Problem to work on.
Copy out every line holding the string "Исполнено" from the records below.
[[ Input, beginning ]]
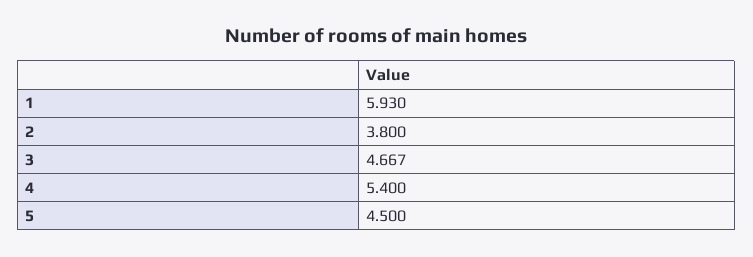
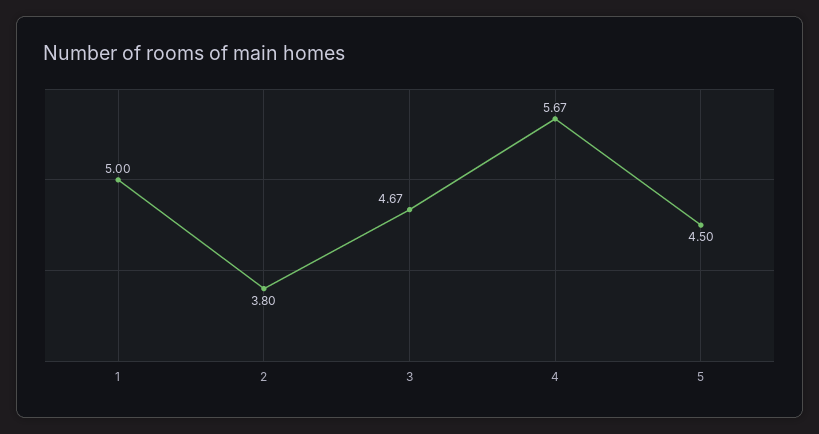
1: 5.93 -> 5
4: 5.4 -> 5.67

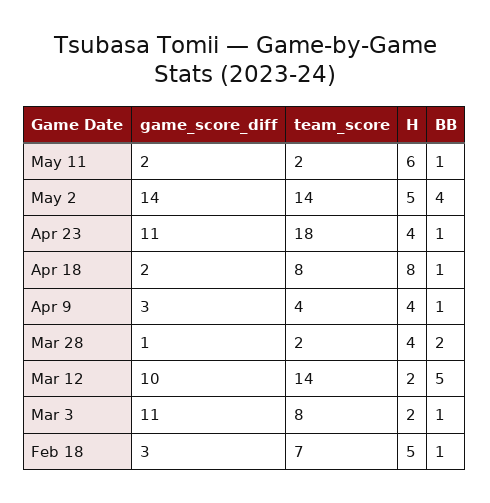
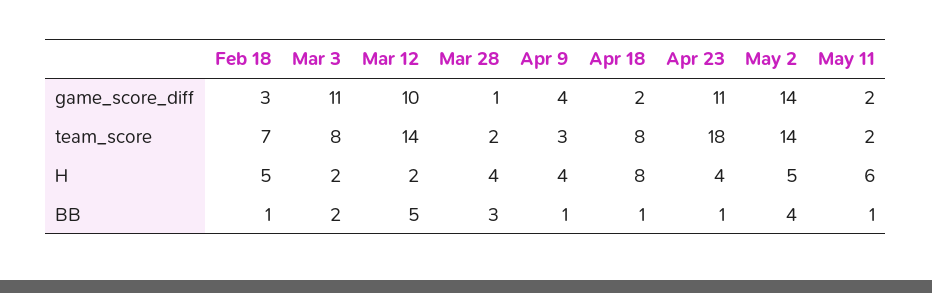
game_score_diff, Apr 9: 3 -> 4
team_score, Apr 9: 4 -> 3
BB, Mar 28: 2 -> 3
BB, Mar 3: 1 -> 2

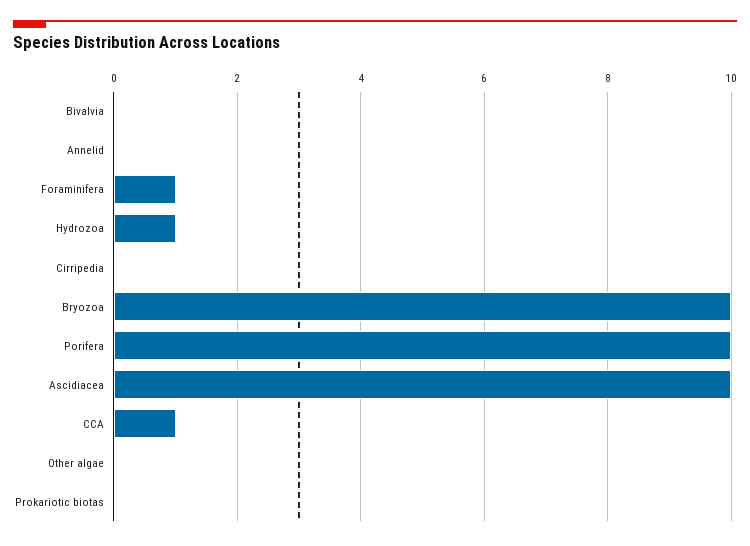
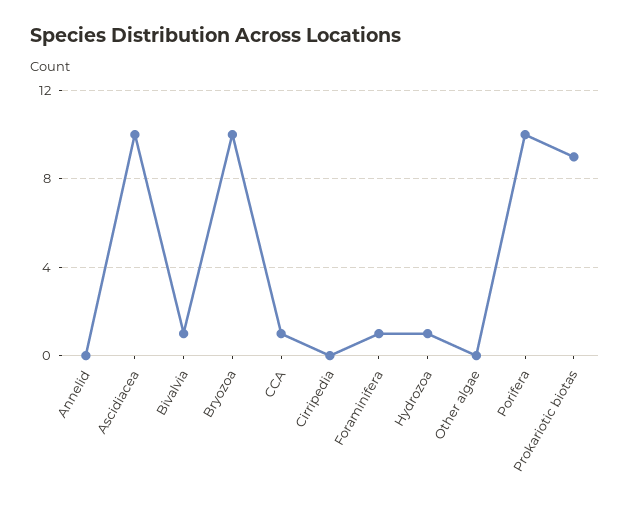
Bivalvia: 0 -> 1
Prokariotic biotas: 0 -> 9

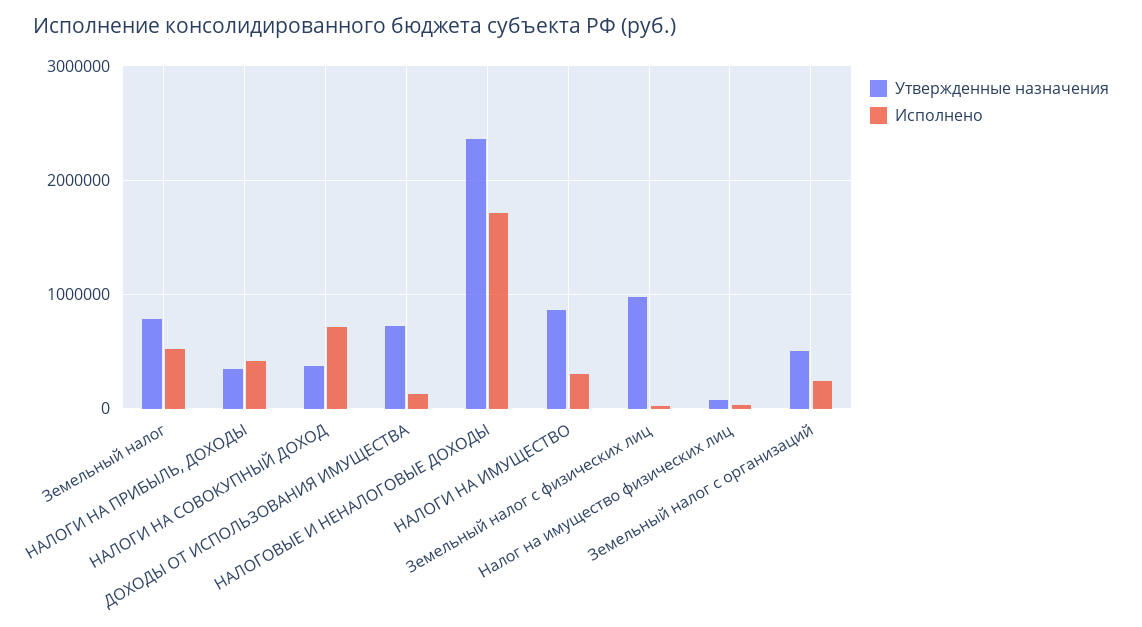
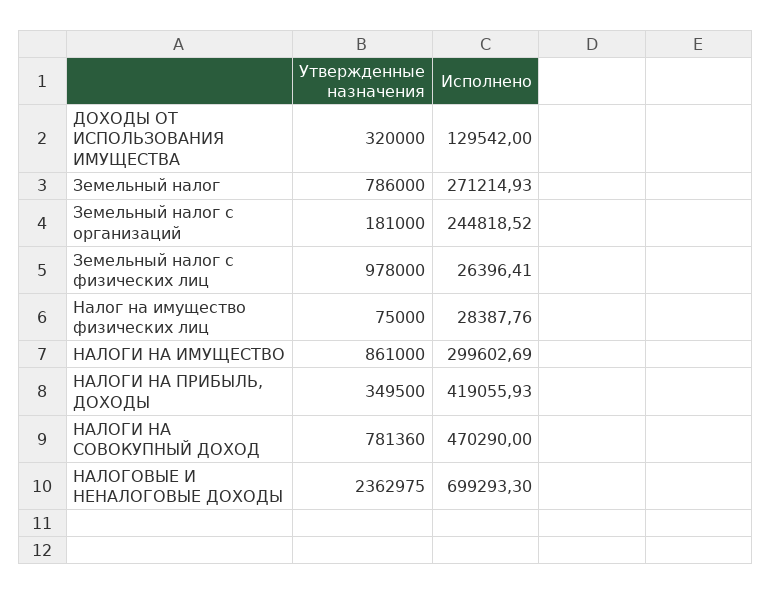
Исполнено, Земельный налог: 500000 -> 271214.93
Утвержденные назначения, НАЛОГИ НА СОВОКУПНЫЙ ДОХОД: 400000 -> 781360
Исполнено, НАЛОГИ НА СОВОКУПНЫЙ ДОХОД: 700000 -> 470290
Утвержденные назначения, ДОХОДЫ ОТ ИСПОЛЬЗОВАНИЯ ИМУЩЕСТВА: 700000 -> 320000
Исполнено, НАЛОГОВЫЕ И НЕНАЛОГОВЫЕ ДОХОДЫ: 1700000 -> 699293.3
Утвержденные назначения, Земельный налог с организаций: 500000 -> 181000

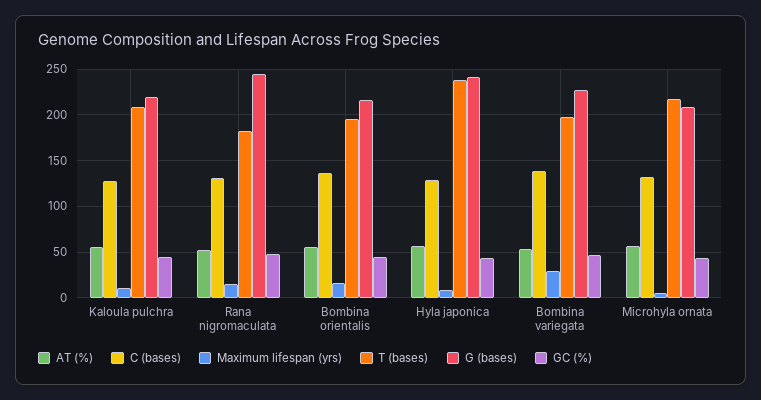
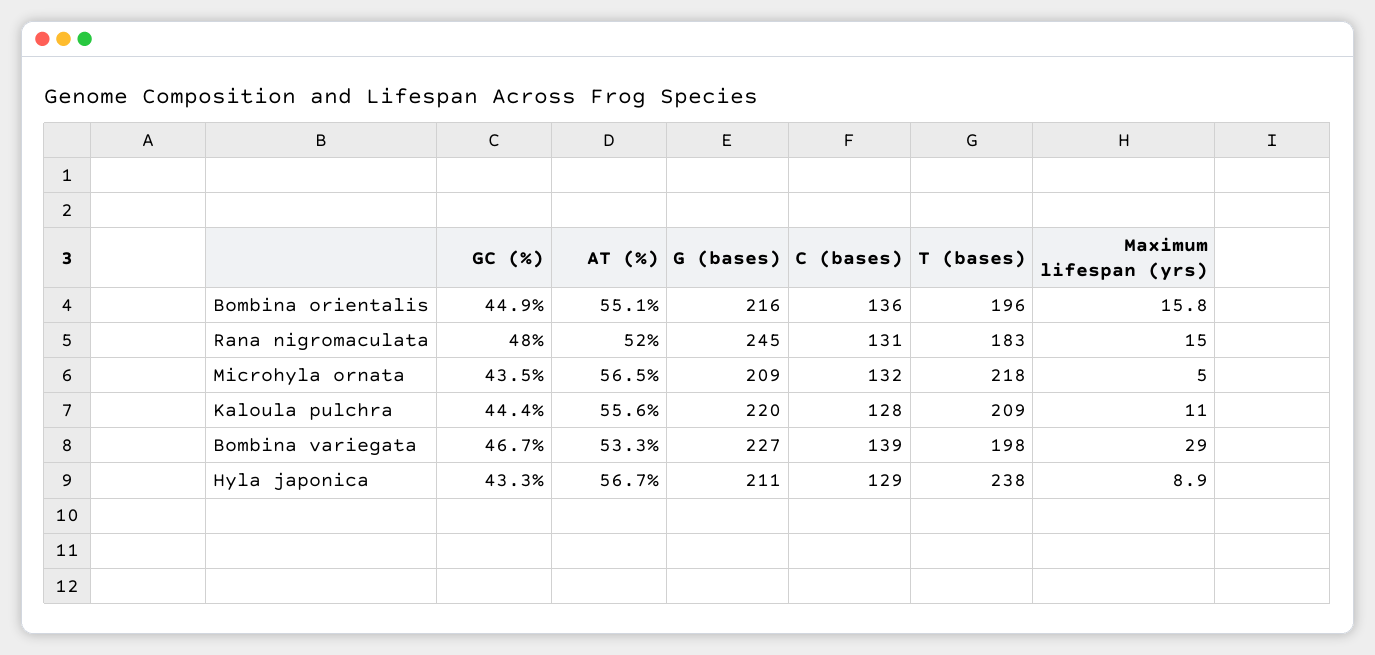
G (bases), Hyla japonica: 240 -> 211

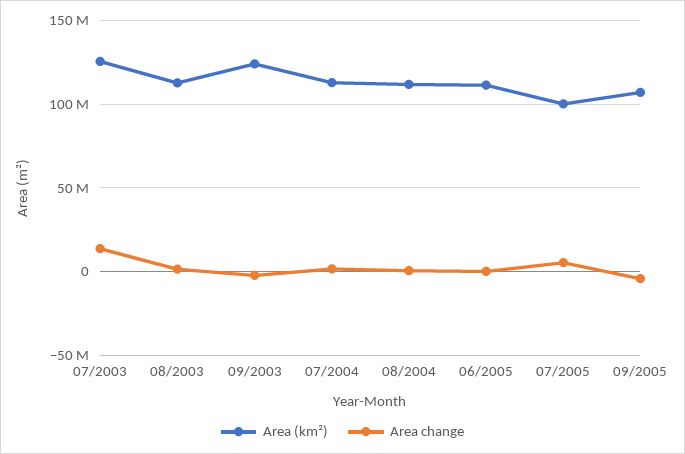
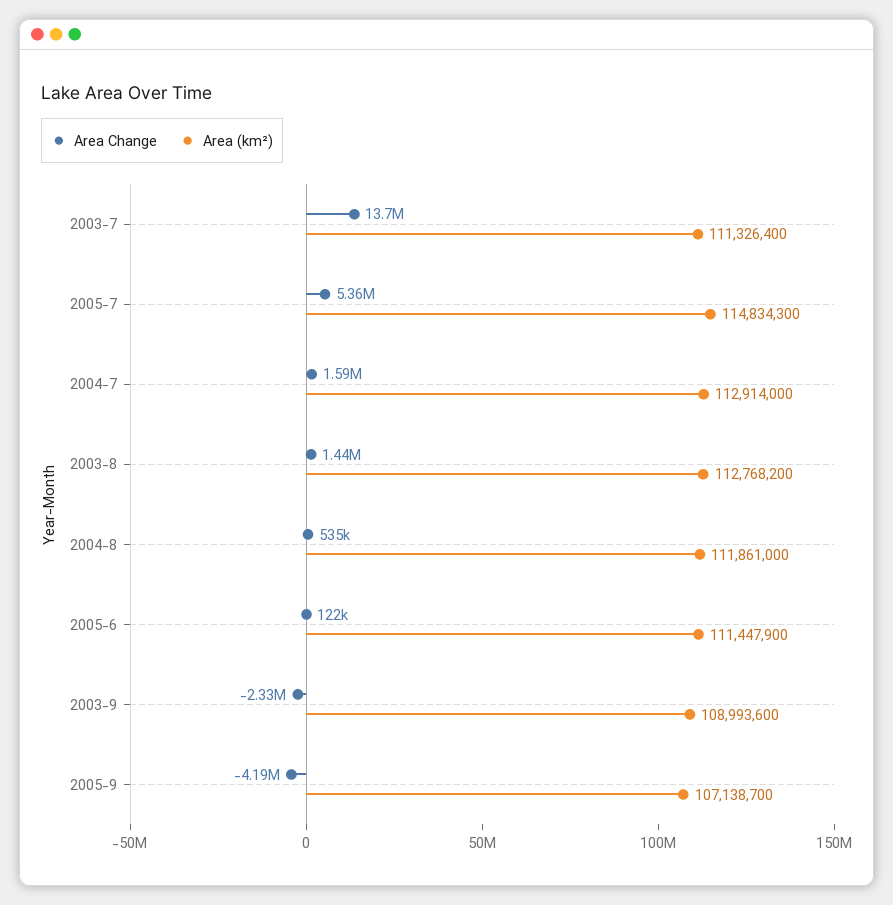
Area (km²), 07/2003: 125000000 -> 111326400
Area (km²), 09/2003: 125000000 -> 108993600
Area (km²), 07/2005: 100000000 -> 114834300

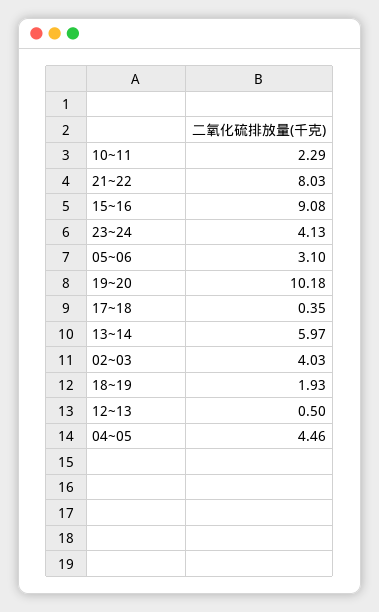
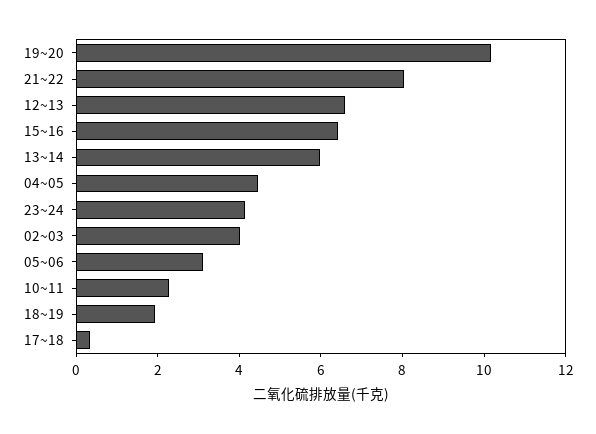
15~16: 9.08 -> 6.5
12~13: 0.5 -> 6.5

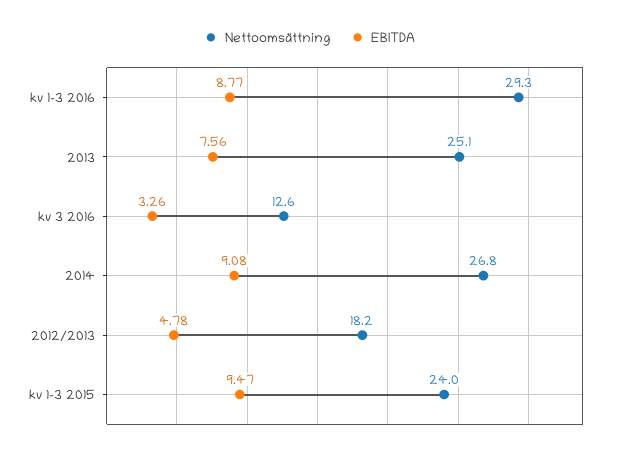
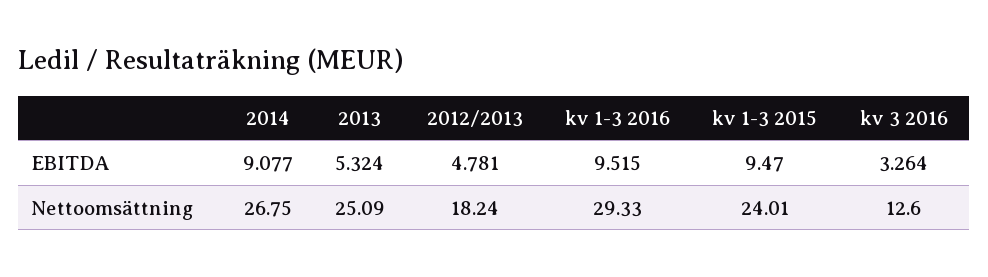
EBITDA, kv 1-3 2016: 8.77 -> 9.515
EBITDA, 2013: 7.56 -> 5.324

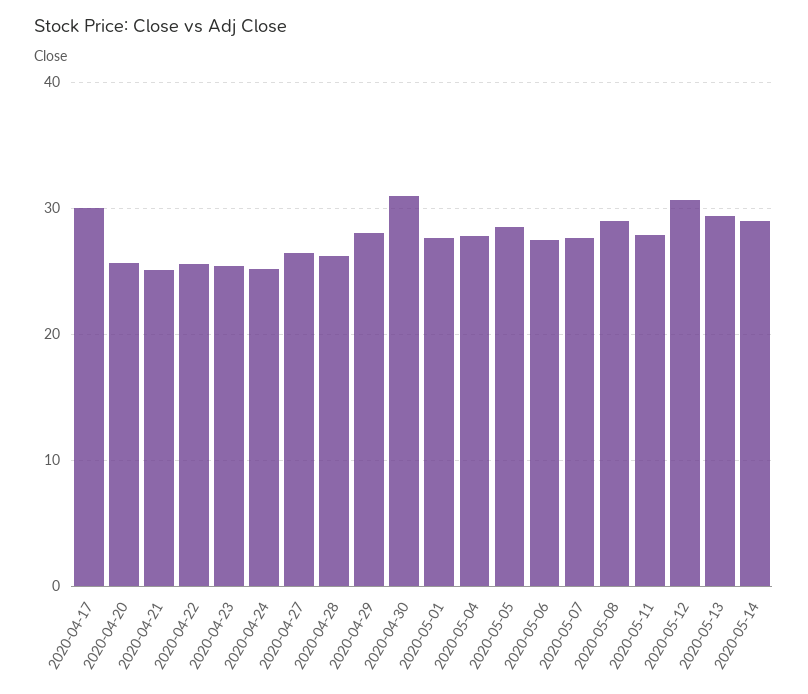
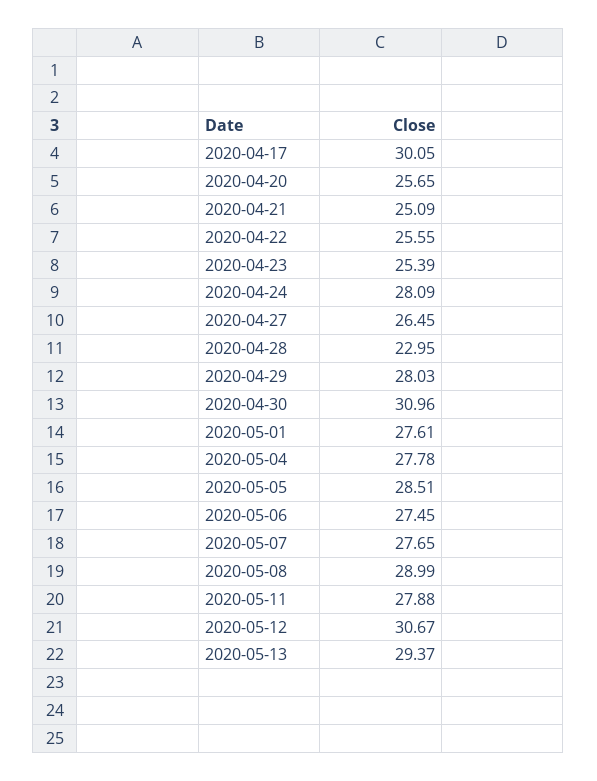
2020-04-24: 25 -> 28.09
2020-04-28: 26 -> 22.95
2020-05-14: 29 -> none

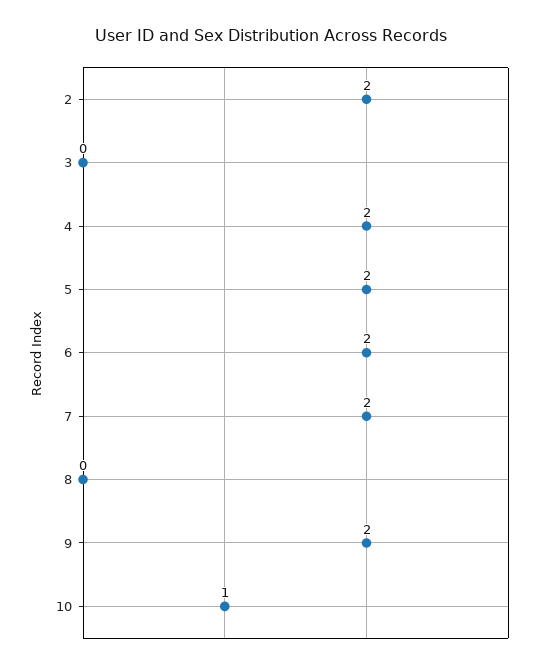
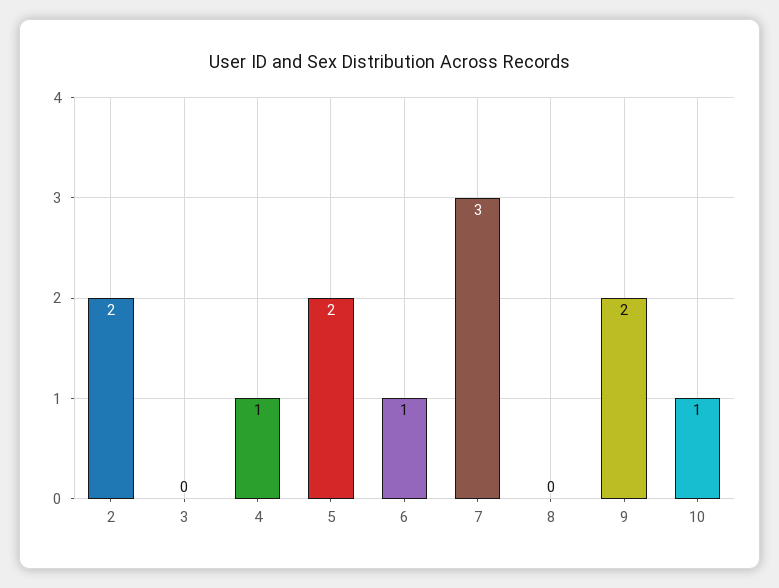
4: 2 -> 1
6: 2 -> 1
7: 2 -> 3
[[ Input, end ]]
Your solution.
Исполнено, Земельный налог: 500000 -> 271214.93
Исполнено, НАЛОГИ НА СОВОКУПНЫЙ ДОХОД: 700000 -> 470290
Исполнено, НАЛОГОВЫЕ И НЕНАЛОГОВЫЕ ДОХОДЫ: 1700000 -> 699293.3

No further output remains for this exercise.